= Algy Whitehead =

New Zealand Anglican cleric

Louis Grenville "Algy" Whitehead (12 February 1885 – 20 May 1961) was a New Zealand Anglican priest: he was Archdeacon of Central Otago from 1926 to 1934; and Archdeacon of Dunedin from 1934 to 1950.

Whitehead was born in Kaiapoi, Canterbury region in 1885, and was the son of a bookseller. As a result, from an early age he discovered a love of reading, and turned this to practical use by becoming a teacher, working in Christchurch and Ashburton.

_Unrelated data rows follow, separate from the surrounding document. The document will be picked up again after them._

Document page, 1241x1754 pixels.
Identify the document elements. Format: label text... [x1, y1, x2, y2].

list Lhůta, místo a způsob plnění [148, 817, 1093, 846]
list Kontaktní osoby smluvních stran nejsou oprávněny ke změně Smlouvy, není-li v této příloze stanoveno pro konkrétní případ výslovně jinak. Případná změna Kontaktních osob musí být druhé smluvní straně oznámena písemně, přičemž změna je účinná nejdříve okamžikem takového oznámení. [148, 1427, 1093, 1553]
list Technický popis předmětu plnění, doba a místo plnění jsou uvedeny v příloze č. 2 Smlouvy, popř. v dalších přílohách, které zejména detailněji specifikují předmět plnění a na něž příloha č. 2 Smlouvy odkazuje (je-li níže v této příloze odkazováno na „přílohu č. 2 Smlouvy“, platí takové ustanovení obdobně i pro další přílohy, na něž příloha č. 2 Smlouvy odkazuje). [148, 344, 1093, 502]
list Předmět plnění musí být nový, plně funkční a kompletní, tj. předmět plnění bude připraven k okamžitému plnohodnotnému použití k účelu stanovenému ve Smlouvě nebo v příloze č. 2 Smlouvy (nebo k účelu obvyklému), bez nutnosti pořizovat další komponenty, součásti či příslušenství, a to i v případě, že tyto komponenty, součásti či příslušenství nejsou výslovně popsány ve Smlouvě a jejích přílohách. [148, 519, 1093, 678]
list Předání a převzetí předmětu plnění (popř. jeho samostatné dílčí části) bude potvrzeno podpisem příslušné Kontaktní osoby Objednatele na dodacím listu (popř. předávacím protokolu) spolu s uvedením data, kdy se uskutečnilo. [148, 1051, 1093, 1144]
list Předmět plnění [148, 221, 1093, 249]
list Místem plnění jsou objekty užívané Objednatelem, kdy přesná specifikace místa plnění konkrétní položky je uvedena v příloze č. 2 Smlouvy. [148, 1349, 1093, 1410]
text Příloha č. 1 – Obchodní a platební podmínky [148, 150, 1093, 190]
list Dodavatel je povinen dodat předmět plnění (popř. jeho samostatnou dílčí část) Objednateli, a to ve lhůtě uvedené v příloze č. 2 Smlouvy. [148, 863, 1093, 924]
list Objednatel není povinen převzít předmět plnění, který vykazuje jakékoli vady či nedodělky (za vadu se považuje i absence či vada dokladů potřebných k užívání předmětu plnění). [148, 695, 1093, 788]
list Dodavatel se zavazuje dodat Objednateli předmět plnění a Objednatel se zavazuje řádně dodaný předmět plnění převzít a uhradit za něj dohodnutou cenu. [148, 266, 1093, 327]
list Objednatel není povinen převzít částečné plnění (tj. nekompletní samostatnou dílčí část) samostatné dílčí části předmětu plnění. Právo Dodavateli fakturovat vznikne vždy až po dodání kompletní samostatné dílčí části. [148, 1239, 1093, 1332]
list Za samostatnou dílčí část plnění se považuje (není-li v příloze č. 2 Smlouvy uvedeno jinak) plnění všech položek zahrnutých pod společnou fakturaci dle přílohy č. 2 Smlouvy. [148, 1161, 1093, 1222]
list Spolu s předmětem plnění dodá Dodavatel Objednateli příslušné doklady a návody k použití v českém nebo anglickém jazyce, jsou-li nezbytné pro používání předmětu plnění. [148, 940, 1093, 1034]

Whitehead continued his education at the University of New Zealand, gaining an MA in philosophy in 1915, and was ordained in 1917. After a curacy at ChristChurch Cathedral, Christchurch he was Vicar of Ravensbourne from 1919 until 1919. He was also Warden of Selwyn College, Dunedin from 1919 until 1950. He had a reputation for his tolerance of student behaviour, believing that university students should be treated as adults and not as adolescents.

Whitehead visited Britain in the 1920s, studying at Oxford University during 1923 and 1924. On his return to Dunedin he continued his role as warden but augmented it by giving lectures and talks on both philosophy and religion. He became an assistant lecturer at the University of Otago in the Department of Theology during the 1940s, and had many more ecclesiastical duties as Vicar of All Saints' Church, Dunedin (1935–48), Vicar of Ravensbourne (1948–50), Archdeacon of Central Otago (1926–34) and of Dunedin (1934–50).

Whitehead retired to Riccarton in 1950, and died there in 1961. He was buried in Andersons Bay Cemetery, Dunedin.